Whatever the case, his enforced rest was now at an end, no matter how much his family might object. Meren walked around the well, but saw nothing out of the ordinary.

"No one heard her cry out," Anath said, as she rejoined him. "No one heard her fall. Her body was stiff ?"

"Yes. I think she died a few hours ago."

"She was a servant of yours?"

Meren leaned against the wall that surrounded the well and surveyed the trampled ground. "You might call her so." He narrowed his eyes as something gleamed in the growing sunlight. "What's that?"

Anath followed the direction of his gaze, picked up an irregularly shaped piece of light-colored pottery and turned it over.

"I don't know," she said.

Meren took it from her. It wasn't pottery after all. He wasn't sure, but he thought it was a piece of ivory.

"What is this doing here?" he murmured to himself. Anath gave the shell a glance and shrugged. "It's litter, Meren. Like that piece of basket over there, and those shards of pottery."

"Perhaps." Meren slipped the ivory in his belt and shoved away from the wall. As he did so the woman he'd questioned hurried to him and bowed.

"Lord Meren, what will we do? We can't take water from the well."

"Have a magician priest purify it," Anath answered. Meren nodded. "I'll send someone when I return home."

"The lord is most kind and generous," the woman said. As he and Anath left, the woman was surrounded by her friends and plied with questions.

Anath glanced at them over her shoulder, then shook her head at Meren. "It seems to be dangerous to live in your household."

"Satet might have tripped on the well stairs, Anath."

"You don't believe that." Her demeanor was calm. Unlike more sheltered women, violent death didn't disturb her.
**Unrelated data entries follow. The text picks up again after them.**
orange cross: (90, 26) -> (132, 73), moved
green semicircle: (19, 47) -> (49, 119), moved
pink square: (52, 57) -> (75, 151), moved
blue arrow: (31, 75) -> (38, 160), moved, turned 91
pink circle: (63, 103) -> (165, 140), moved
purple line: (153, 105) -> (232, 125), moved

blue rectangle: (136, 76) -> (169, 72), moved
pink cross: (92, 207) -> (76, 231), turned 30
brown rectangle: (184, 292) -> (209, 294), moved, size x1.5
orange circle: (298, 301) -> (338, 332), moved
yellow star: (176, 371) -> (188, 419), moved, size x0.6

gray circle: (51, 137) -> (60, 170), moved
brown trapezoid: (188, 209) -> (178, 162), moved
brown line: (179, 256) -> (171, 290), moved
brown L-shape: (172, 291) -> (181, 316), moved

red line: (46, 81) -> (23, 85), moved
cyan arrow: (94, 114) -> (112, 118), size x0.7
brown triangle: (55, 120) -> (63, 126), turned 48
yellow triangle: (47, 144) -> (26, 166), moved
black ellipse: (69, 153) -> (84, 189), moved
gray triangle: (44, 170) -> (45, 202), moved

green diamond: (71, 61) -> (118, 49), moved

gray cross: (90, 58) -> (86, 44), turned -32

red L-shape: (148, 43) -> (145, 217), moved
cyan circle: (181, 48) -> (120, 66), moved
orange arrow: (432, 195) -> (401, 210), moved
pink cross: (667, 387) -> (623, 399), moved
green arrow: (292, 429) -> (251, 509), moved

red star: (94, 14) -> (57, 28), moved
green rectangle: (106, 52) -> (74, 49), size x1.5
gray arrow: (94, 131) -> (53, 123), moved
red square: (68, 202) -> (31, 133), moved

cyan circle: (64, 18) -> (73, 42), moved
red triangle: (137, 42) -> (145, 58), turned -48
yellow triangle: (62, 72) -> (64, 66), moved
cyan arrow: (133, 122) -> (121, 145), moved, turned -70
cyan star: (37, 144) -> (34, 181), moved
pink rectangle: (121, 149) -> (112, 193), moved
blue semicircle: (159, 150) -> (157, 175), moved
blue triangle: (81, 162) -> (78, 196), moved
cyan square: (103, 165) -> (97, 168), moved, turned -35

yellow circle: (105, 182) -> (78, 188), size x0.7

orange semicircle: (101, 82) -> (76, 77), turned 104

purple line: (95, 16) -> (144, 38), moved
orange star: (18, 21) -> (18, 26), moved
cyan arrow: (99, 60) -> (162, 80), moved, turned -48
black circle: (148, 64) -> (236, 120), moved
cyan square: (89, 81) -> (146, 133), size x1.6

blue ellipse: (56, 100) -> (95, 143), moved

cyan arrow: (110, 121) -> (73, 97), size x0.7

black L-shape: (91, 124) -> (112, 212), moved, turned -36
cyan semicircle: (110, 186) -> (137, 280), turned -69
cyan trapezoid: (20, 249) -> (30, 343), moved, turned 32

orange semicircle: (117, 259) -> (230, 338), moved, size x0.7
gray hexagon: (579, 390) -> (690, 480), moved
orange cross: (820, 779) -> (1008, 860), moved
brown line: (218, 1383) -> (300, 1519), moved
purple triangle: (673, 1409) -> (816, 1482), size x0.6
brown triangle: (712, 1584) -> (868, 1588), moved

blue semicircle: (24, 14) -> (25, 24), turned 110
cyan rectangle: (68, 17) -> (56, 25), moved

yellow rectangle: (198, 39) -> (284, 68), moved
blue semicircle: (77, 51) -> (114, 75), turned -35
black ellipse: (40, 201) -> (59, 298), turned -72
"She might have tripped," Meren repeated. "But you're right. Since I began to investigate a certain crime, too many people have been killed." Meren glanced at Anath's calm expression. "Have you ever read one of the copies of the inscriptions from the pyramids of the ancient ones? There is one that speaks of great evil-the sky darkens, the vaults of the heavens quiver, and the bones of the earth tremble. If I can't find the one whom I seek, he will cause all that to happen. I fear for the harmony and balance of Egypt."

"One man will do this?"

He stopped and looked down at the Eyes of Babylon.

"One man, Anath, succeeded in banishing the gods of Egypt.

I no longer ask what one man can do if he has the courage, or the madness with which to accomplish evil."